▶ YOUR GOAL
Find each line in the material below that contains the word "heart", and copy those lines out in full.

▶ DATA SUPPLIED
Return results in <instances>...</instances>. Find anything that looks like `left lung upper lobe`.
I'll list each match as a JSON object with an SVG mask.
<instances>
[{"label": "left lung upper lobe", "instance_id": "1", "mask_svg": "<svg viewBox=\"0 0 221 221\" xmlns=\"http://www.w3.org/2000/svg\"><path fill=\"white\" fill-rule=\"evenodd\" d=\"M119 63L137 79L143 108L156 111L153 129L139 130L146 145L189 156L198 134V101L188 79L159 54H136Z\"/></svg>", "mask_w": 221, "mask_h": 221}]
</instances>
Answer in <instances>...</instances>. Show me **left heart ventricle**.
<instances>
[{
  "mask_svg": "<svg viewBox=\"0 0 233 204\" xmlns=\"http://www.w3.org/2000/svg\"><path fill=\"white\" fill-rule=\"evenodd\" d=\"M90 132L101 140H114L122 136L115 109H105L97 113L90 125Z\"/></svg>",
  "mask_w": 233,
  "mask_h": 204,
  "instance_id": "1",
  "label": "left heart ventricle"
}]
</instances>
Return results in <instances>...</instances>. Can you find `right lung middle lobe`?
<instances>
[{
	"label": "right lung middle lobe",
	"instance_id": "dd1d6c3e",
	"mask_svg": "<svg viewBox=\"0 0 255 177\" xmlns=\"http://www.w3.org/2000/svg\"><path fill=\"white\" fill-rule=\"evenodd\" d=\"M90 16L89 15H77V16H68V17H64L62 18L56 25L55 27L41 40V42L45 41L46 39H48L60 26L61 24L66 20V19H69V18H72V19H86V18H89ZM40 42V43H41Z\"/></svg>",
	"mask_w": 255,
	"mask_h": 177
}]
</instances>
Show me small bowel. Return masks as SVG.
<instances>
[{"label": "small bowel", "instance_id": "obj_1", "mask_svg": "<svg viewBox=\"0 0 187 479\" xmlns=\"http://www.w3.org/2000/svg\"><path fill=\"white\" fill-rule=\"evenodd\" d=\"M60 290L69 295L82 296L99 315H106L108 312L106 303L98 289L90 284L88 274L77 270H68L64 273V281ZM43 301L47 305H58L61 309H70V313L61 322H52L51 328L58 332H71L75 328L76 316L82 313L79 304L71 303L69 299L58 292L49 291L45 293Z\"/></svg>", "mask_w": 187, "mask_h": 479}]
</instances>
==
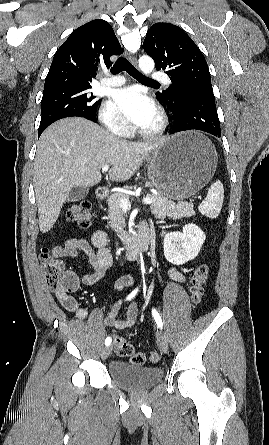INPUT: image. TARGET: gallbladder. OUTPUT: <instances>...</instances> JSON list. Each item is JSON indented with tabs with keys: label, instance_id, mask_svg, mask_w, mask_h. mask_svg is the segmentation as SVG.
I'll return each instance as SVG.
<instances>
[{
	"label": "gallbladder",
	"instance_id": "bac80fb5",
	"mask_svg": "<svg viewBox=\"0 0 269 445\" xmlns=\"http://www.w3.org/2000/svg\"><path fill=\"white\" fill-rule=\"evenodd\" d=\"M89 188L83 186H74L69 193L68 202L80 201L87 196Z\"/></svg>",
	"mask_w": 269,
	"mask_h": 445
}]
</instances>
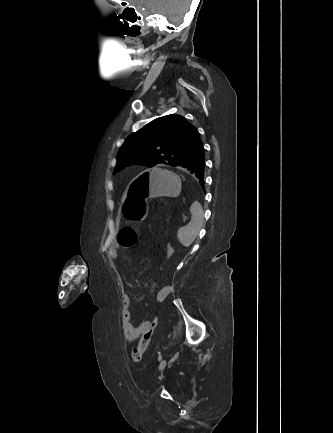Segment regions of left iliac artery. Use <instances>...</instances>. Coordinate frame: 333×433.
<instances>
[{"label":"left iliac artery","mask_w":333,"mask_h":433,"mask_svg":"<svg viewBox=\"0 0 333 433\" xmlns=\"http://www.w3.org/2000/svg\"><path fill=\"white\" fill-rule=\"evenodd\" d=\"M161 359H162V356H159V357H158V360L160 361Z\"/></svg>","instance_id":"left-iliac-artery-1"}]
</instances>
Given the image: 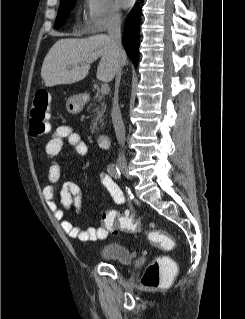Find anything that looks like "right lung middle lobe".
---
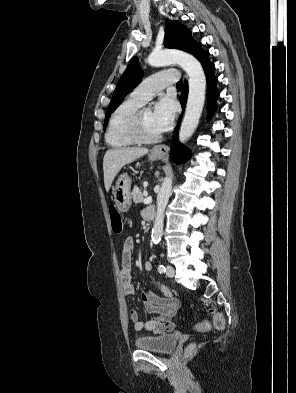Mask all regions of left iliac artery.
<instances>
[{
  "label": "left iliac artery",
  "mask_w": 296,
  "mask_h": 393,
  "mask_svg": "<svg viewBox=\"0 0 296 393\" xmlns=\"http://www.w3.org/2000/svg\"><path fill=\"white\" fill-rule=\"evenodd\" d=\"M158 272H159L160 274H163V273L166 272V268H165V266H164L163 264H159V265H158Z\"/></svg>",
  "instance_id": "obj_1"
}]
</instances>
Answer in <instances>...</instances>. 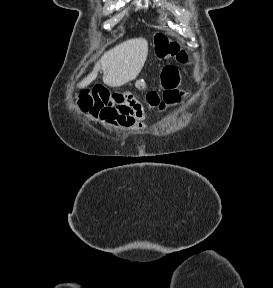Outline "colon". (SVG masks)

▶ RESULT BELOW
Answer in <instances>...</instances>. Show me **left heart ventricle**.
  "label": "left heart ventricle"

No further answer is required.